Known Limitations
Tools that assess as Tier 4–5
Perl wrappers, tools with no detectable CLI structure, and tools that require large proprietary databases (BLAST, Kraken2) typically assess as Tier 4 or 5. The tool reports the tier honestly and generates what it can; Tier 5 tools require manual module authoring.
TrimGalore is a representative example: it is a Perl wrapper around
cutadapt and FastQC with no Python AST to analyse. It correctly
assesses as Tier 5 and the tool stops with an explanation rather than
producing a misleading partial module. For these tools, use the
assessment output to understand what the tool found, then author the
module manually using nf-core modules create as a starting point.
Library-only tools (no CLI entry point)
Tools like decoupler and liana-py expose a Python API but no
command-line interface. These are not yet supported. code-to-module
works by analysing CLI structure — console_scripts entry points,
argparse/Click argument parsers, shell case statements — and cannot
generate a meaningful module for code that is designed to be called as
import foo; foo.run(...) rather than foo --input file --output dir.

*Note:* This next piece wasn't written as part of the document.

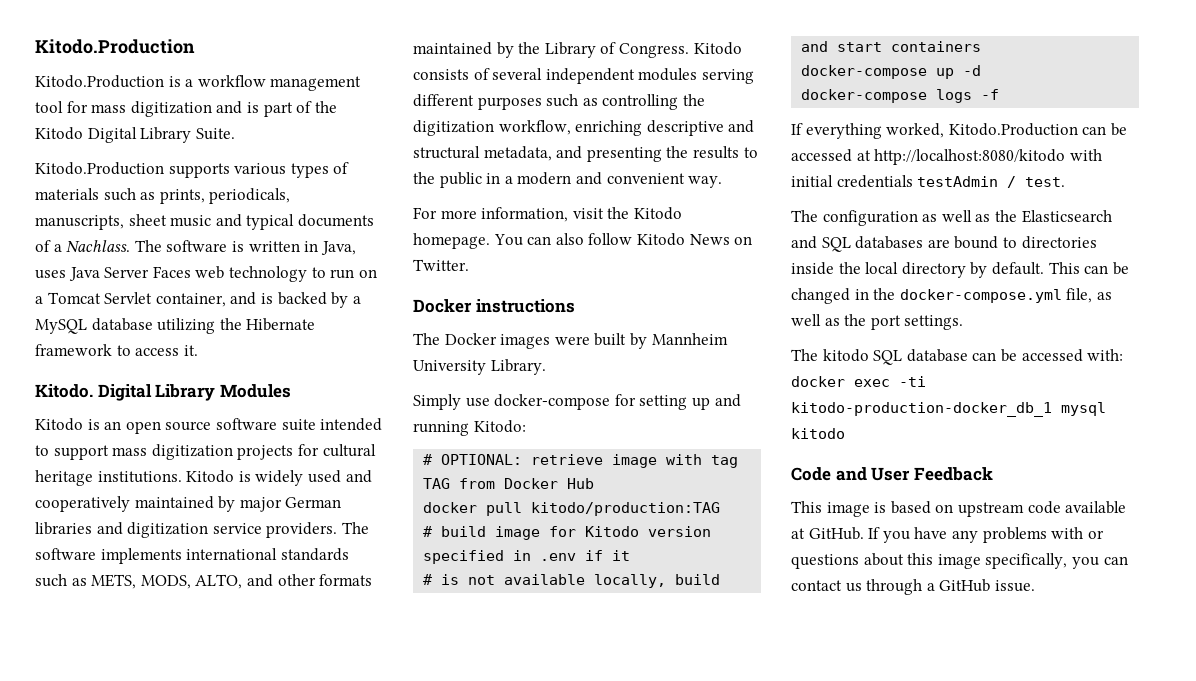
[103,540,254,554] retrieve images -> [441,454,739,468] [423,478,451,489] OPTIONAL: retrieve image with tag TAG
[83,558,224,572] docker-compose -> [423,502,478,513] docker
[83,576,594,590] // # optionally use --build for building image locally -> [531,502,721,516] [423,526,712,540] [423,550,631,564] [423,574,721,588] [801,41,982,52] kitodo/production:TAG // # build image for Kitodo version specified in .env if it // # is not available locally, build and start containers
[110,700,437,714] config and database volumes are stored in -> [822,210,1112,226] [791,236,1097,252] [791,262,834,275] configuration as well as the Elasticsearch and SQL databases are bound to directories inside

Library-to-module support is planned — see the architecture doc for the proposed architecture. The intended approach is to generate a thin CLI wrapper script first, then feed that into the standard conversion pipeline.
Domain-specific test data
Formats not in nf-core/test-datasets (h5ad, pkl, mzML, Visium directories) fall back to stub mode. Real test data must be added manually and PRed to nf-core/test-datasets before submission.
Celltypist is a representative example: its inputs (.pkl model files
and .h5ad or .csv count matrices) are not in nf-core/test-datasets.
All input channels in tests/main.nf.test receive stub strategy, which
produces a syntactically valid test that passes lint and confirms channel
wiring — but it cannot test real data flow. The TODO comments in the
generated test file describe exactly what data would be needed.
LLM non-determinism
Running convert twice on the same tool may produce slightly different
channel names, output globs, or script arguments. This is expected
behaviour — always review the generated module before submitting.
The post-processing guards in infer.py enforce structural invariants
(meta as first input, no duplicate versions emit, no TODO placeholders)
but do not guarantee identical output across runs.
If two runs produce significantly different modules, the tool-specific
context is ambiguous and both outputs deserve manual review. Passing
--docs with the tool's documentation URL typically reduces variation
by giving the LLM more signal to work with.
Planned improvements
The following are known future directions. Contributions are welcome — see GitHub Issues for open items.
- Library-to-module: generate a CLI wrapper for library-only Python tools, then pipe the result through the standard conversion pipeline.
- Strategy 2c (test data from tool docs): if tool documentation links to example data files of appropriate size, use them directly rather than deriving from nf-core/test-datasets.
- Snakemake-to-Nextflow: convert Snakemake rules to nf-core module format, using the rule's input/output blocks to infer channel structure instead of CLI analysis.